In this parable, it sounds like everything about the system was already in place, and the system was only temporarily changed by the end. The problem was that the system was understaffed, and the solution was for the company to hire more staff.
Where our heroic protagonist, Efrain, pats himself on the back is when he figures out how to hire more staff but at a lower cost than he previously anticipated. The payoff was expected from the belief that, after getting his firm out from behind the 8-ball, the labor needs of the company would be smaller and the temporary staff could be released.
This is textbook “inside-the-box” thinking: “Once we fix this one temporary problem, our system will work correctly.”

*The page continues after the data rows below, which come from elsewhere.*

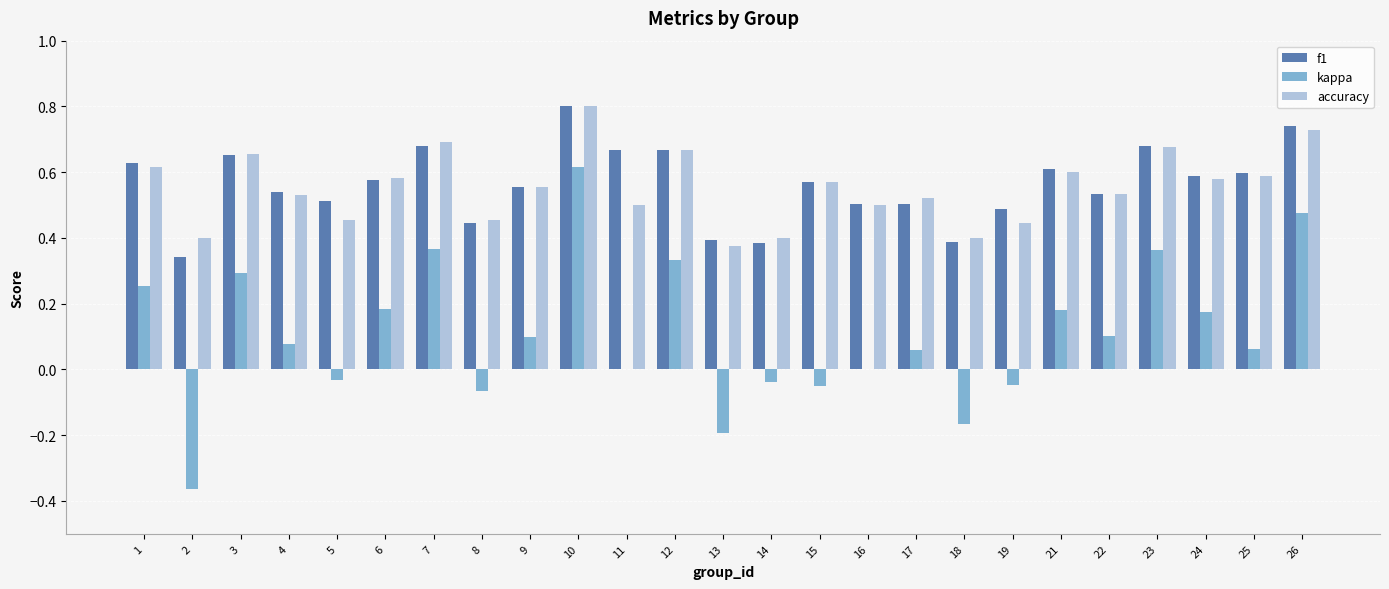

The value of f1 at 5 is 0.5. True or false?

True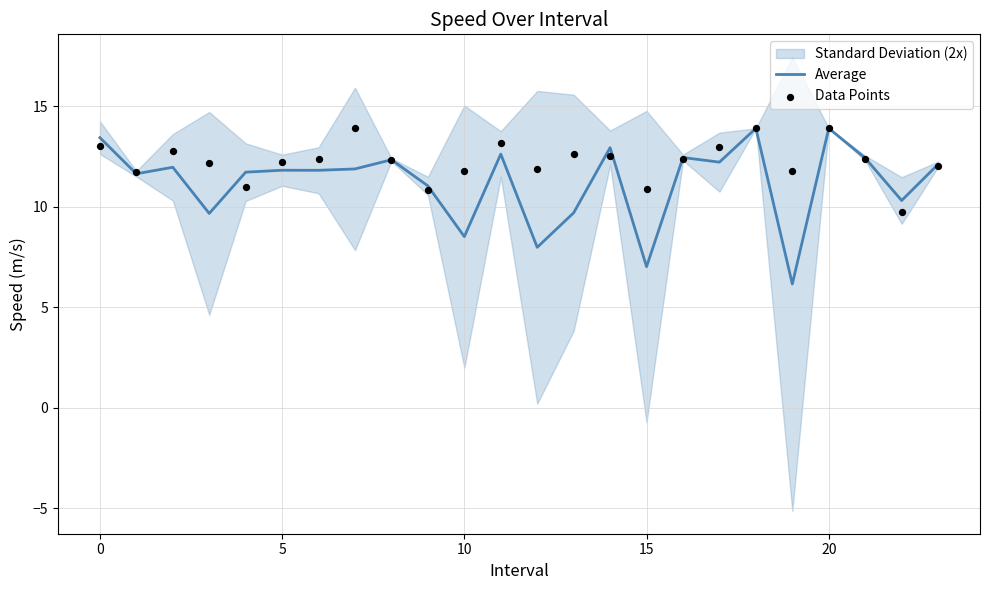

At how many categories does at least one series exceed 10?

24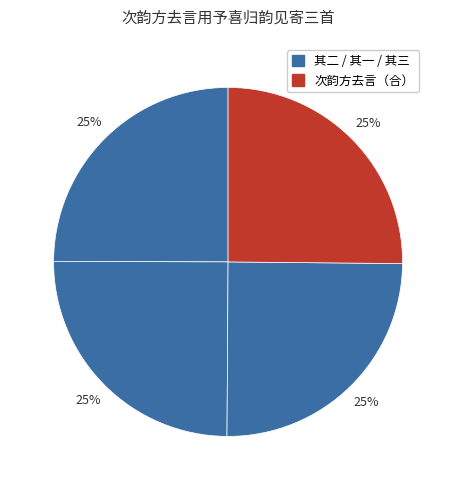

How many slices are in this pie chart?

4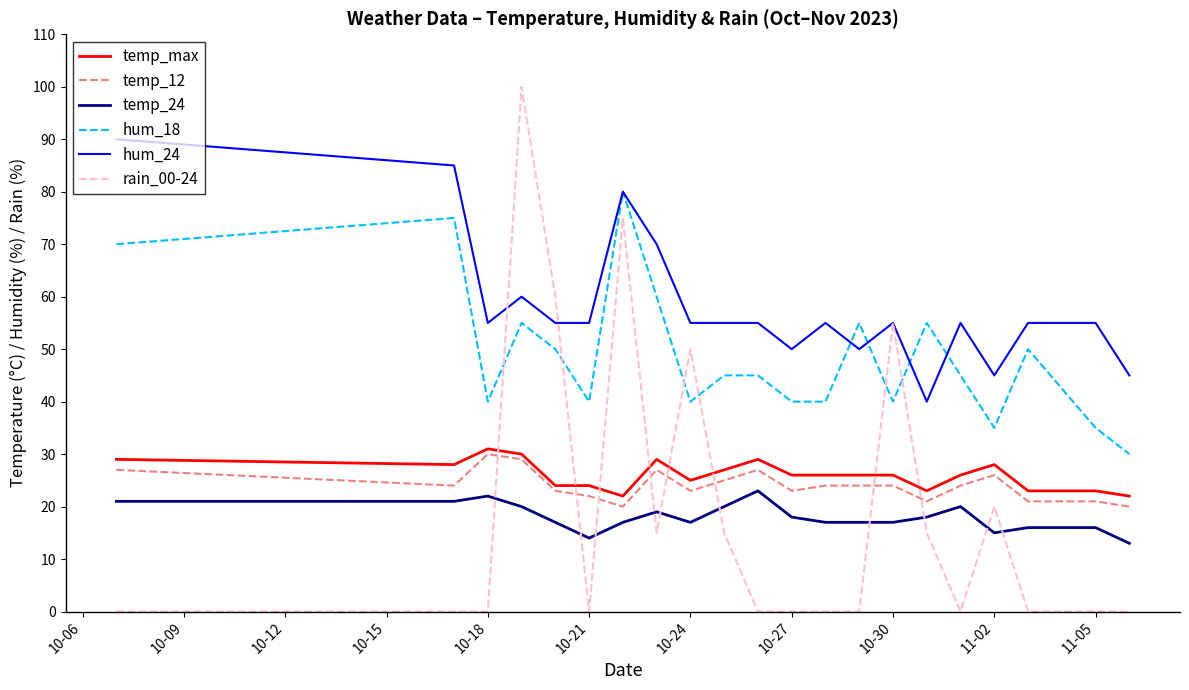

What is the highest value of the hum_18 series?

80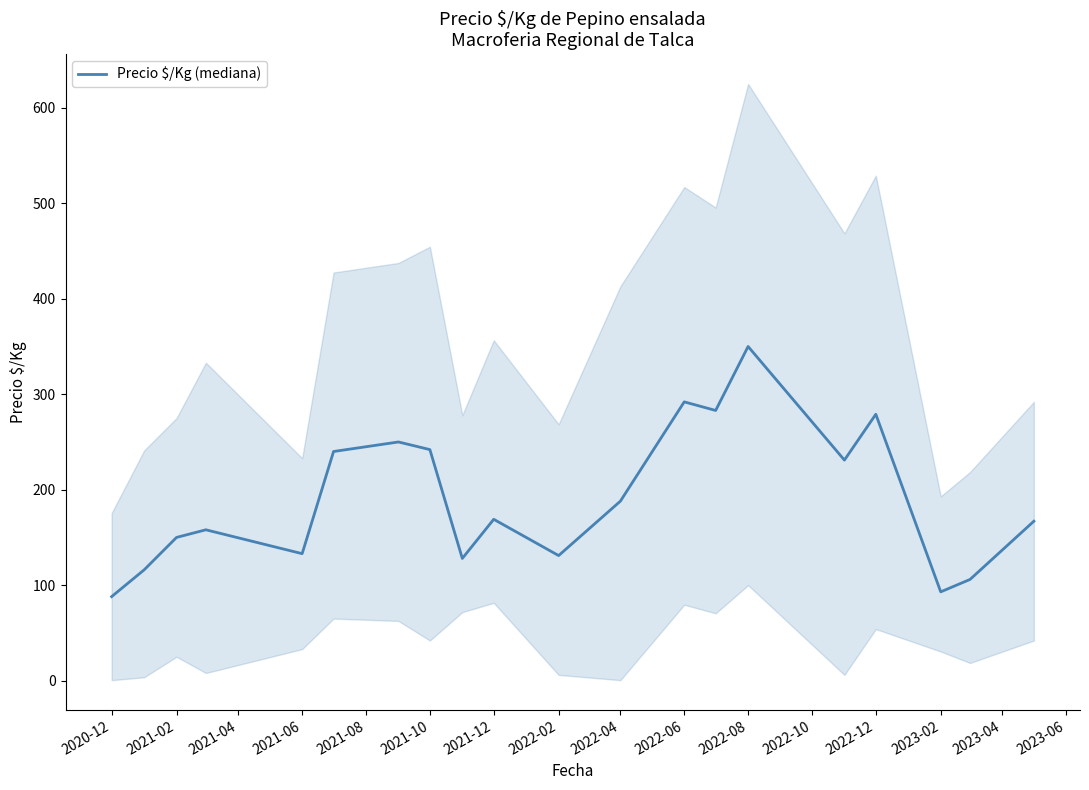

Is it true that the value at 2020-12 is 88?

True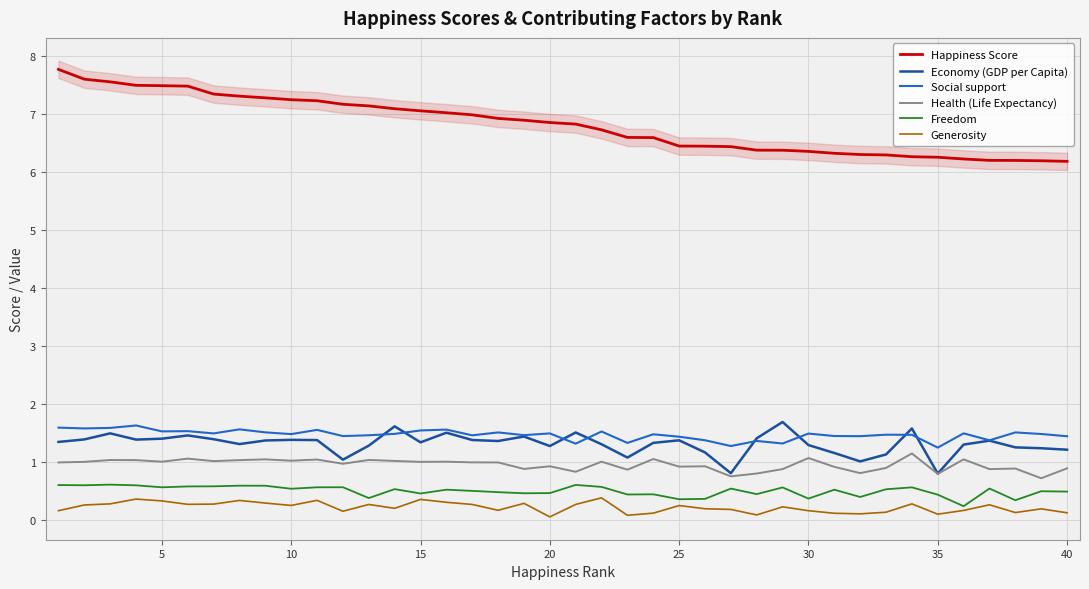

True or false: Happiness Score and Health (Life Expectancy) intersect in this chart.

False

I know a company that frequently gets behind in delivery times, output, and schedule adherence; and every year, they send R&D and clerical personnel down to the manufacturing area to do menial tasks and play “catch up.” They even offer bonuses if certain goals are reached. Of course, the goals are never reached, because creating chaos in the workforce is not a mechanism for achieving robust delivery times, output, or schedule adherence. The problem is created by the system, and rather than imagine systemic solutions, they believe that they can throw personnel at the problem, the problem will end, and then the system will begin to function as designed. Bonkers; that company will be fighting fires until they close their doors.
In our parable here, I think what Efrain really discovered was that exit interviewing was a different job than the ones that required his more expert staff. Making it a separate responsibility with its own dedicated staff was the systemic solution.